La magie de la foire

Alors que Dijon s’enfonce doucement dans une parenthèse de froidure humide et de ciel bas qui durera presque six mois, la foire bat son plan à la bonne heure. Elle électrise la ville, aimante les foules vers le Parc des Expositions, nous épuise, aussi, tant elle absorbe d’énergie, brassant ses visiteurs en un immense bazar bruyant et joyeux. Quand on dit à des enfants qu’ils « font la foire », tout est dit !

Elle constitue l’un des premiers événements bourguignons, de loin : d’une durée de presque deux semaines, rituellement placée au coeur de l’automne, elle attire des dizaines de milliers de visiteurs, qui viennent visiter les stands, tester les nouveautés et goûter les produits des centaines d’exposants. La foire de Dijon s’inscrit dans une longue tradition, la plaçant dans la lignée des villes européennes dont les foires remontent loin, même s’il y a eu des intermittences Le cœur palpitant de Dijon, ce sont les halles. Quelques jours par semaine (et pas assez, pour bien des Dijonnais !), elles rassemblent une foule paisible et épicurienne sous sa belle verrière métallique. Mais la foire décentre ce mouvement organique le temps de quelques jours, drainant vers elle les foules venant de loin, pour s’étourdir, s’émerveiller, partager du bel et du bon. Et puis l’année de son centenaire et après une suspension covidienne tellement triste et frustrante en 2021, par question de ne pas revenir aux affaires cette année !

Au regard des enjeux économiques de ce genre de manifestations, et afin de cultiver une singularité, certaines foires se spécialisent à outrance. Celle de Dijon reste généraliste (bien que se proclamant à juste titre « gastronomique »), et tournée vers l’international, là est d’ailleurs son deuxième adjectif qualificatif. De même, le principe est d’avoir chaque année un pays invité, ou un thème à l’honneur. Là, rien d’original, toutes les grandes foires hexagonales veulent s’accoquiner avec l’Île Maurice, la Martinique ou la République dominicaine pour faire voyager à vil prix leurs ouailles et faire couler le rhum à discrétion. Mais surtout, à côté de ces imaginaires exotiques, il s’agit de proposer à la dégustation tous les bons produits du terroir, bref de marier le global et le local, selon la formule consacrée. Tout ce qui en Bourgogne se boit et se mange est présent ou représenté à la foire ; et pour le prix modique du ticket d’entrée, on en a pour son argent ; Si on vient le ventre vide, on peut repartir la panse pleine.

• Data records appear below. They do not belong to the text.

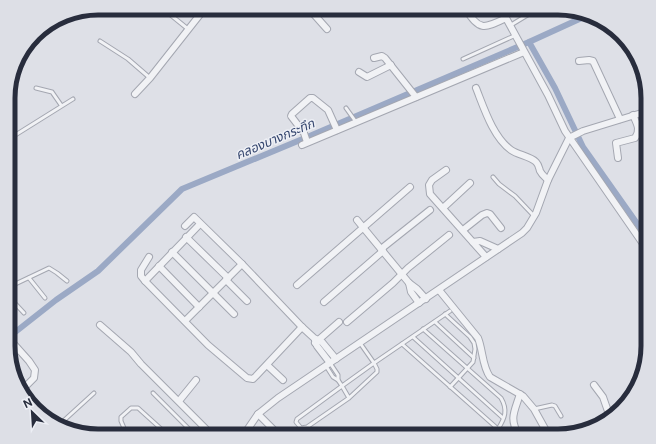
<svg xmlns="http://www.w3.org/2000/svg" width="656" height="444" viewBox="0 0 656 444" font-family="'Public Sans','Noto Sans Thai',sans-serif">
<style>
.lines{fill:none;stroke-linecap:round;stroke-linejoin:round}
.canal{stroke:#9ba9c5;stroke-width:6}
.lane-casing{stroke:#a4a7b1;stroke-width:5}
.street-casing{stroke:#a4a7b1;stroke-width:8}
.lane{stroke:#f1f2f5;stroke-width:3}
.street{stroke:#f1f2f5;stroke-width:6}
.labels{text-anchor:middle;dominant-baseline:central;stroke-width:3;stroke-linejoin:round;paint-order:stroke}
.water-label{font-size:13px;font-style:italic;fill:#35466e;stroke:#edeff5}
.rim{fill:none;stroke:#282d3d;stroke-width:5}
</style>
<rect width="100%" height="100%" fill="#dee0e7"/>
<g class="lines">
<g class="canal">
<polyline points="529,42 555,88 583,147 648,239"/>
<polyline points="9,337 56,300 98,271 182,189 305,138 529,42 586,16"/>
</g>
<g class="lane-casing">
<g id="lane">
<polyline points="500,9 506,18"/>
<polyline points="167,12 188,29"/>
<polyline points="401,12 405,10"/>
<polyline points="511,25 539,8"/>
<polyline points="100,41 128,59 150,78"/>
<polyline points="24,48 37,42"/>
<polyline points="463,59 516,35"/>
<polyline points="36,88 52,92 61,105"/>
<polyline points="346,108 356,122"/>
<polyline points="9,139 73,99"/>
<polyline points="493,177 499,184 515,196 534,216"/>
<polyline points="29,278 45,298"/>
<polyline points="9,287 49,268 57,273 67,281"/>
<polyline points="9,297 24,313"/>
<polyline points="445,314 470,337 474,343 475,349 473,362 450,387"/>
<polyline points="435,322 474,358"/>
<path d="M423,329L501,398C508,410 505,418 498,429"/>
<polyline points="413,337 503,418"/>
<polyline points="360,343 374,363 450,311"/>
<polyline points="402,344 498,429 497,436"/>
<polyline points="330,363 338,375 338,380"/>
<polyline points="326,366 333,377 338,380 342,386 374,363 377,369 377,372 349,398 307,427 301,428 296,422 297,419 342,386 349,398"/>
<polyline points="153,393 196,436"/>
<polyline points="534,409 552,405 555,406 561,416"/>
<polyline points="60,424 94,393"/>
<polyline points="569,434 571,432"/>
<polyline points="120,436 124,428 121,421 121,417 131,408 138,408 169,436"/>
</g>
</g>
<g class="street-casing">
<g id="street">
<path d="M466,9C479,32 485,28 506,18L548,95L565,131L648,251"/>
<polyline points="311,11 327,29"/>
<polyline points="374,58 382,56 385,58 416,97"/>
<polyline points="579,61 589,60 593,61 620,119"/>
<polyline points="359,72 367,77 391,65"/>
<path d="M476,88C484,108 493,137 511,150C518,155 530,156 536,162C539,165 539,168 540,171C542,175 545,177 548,180"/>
<polyline points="135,94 150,78 202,12"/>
<polyline points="307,142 304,133 291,116 292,114 310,98 313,98 328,110 337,130"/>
<polyline points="302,145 524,52"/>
<path d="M618,158L616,143L635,138C641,130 637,124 633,115"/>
<polyline points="446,170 432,180 429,185 430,194 486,257"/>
<polyline points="443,208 470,183"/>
<polyline points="357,220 409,283 417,289 426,299"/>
<polyline points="200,224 145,281 208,345 247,378 253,379 256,376 302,327"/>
<polyline points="185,226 194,217 242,264 302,327 314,338 322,342 336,359"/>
<polyline points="463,230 482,215 487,213 490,214 501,228"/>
<polyline points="186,237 228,278"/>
<polyline points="473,242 480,241 498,249"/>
<polyline points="381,249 430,210"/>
<polyline points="172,252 234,314"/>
<polyline points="159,266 199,307"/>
<polyline points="226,280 247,301"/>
<polyline points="145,281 141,276 141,270 149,257"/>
<polyline points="409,283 411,292 419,303"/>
<polyline points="297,285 410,187"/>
<path d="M439,290L478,338C483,350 482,366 490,377L523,396L534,409L549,436"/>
<polyline points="324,302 383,251"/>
<polyline points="185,321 242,264"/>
<polyline points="347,322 393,283 408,268 449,235"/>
<polyline points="100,325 131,352 141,364 213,436"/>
<polyline points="315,340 317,346 330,363"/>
<polyline points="12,342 29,361 35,370 34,378 20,392"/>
<polyline points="315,343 339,322"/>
<polyline points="267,365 283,380"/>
<polyline points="594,385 603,397 610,417"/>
<polyline points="179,401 196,380"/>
<polyline points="258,414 280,436"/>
<polyline points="243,436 258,414 278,398 522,233 527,228 536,213 548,180 569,138 583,131 648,111"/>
<path d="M519,436C509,418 514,413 520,394"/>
</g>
</g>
<use href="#lane" class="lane"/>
<use href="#street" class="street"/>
</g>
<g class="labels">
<g class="water-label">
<text transform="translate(275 139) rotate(-23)">คลองบางกระทึก</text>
</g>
</g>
<path d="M0 0H656V444H0ZM98 15H558A83 83 0 0 1 641 98V346A83 83 0 0 1 558 429H98A83 83 0 0 1 15 346V98A83 83 0 0 1 98 15Z" fill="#dddfe6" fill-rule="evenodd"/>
<path class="rim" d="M98 15H558A83 83 0 0 1 641 98V346A83 83 0 0 1 558 429H98A83 83 0 0 1 15 346V98A83 83 0 0 1 98 15Z"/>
<g transform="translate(32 412) rotate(335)" stroke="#edeff5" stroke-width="3" paint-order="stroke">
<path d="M0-3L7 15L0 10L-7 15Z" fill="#282d3d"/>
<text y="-6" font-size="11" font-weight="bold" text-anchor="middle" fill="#282d3d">N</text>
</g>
</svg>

Le succès de la foire ne se dément pas. En fait, elle fonde l’adhésion qu’elle suscite sur quelques invariants. Elle constitue un monde immersif, exacerbant les bruits et les odeurs, où pour un sésame de quelques euros, on peut déguster, goûter, rencontrer, toper là, découvrir, s’émerveiller, sur le principe d’une convivialité franche et directe. C’est une parenthèse enchantée, ou petits et grands trouvent leur conte, ferme animalière pour les uns, vins, pâtés, saucisses et tartiflette pour les autres. Il y en a pour tous les goûts, de l’agneau au bestiau, de la poule au chapon. Le système réinvestit les mythes de Cocagne ou de la Corne d’abondance, la magie de la foire est celle du parc d’attractions ou de la fête foraine, saturant nos perceptions sensorielles, nous inondant de sons, d’odeurs, de saveurs, de rencontres, d’expériences (d)étonnantes. On en ressort toujours rincé.

La tradition, séculaire, possède un côté immuable. La foire elle-même est un grand estomac propice à toutes les régressions, à tous les excès, avec cette réminiscence de l’époque où les marchands en charrettes convergeaient vers une ville pour poser leurs bagages et faire tout à la fois bombance et commerce, à grands renforts de boniments.

La foire possède quelque chose de profondément identitaire. A une époque où tout s’uniformise, elle exprime l’âme organique et sensorielle d’une région. Elle est un creuset, où se rencontrent et communi(qu)ent les femmes, les hommes et les cultures bourguignonnes, accueillant l’autre à une époque de grande clôture identitaire. En fait, il s’agit d’un Carnaval automnal, ouvert sur le monde mais fier de ses racines.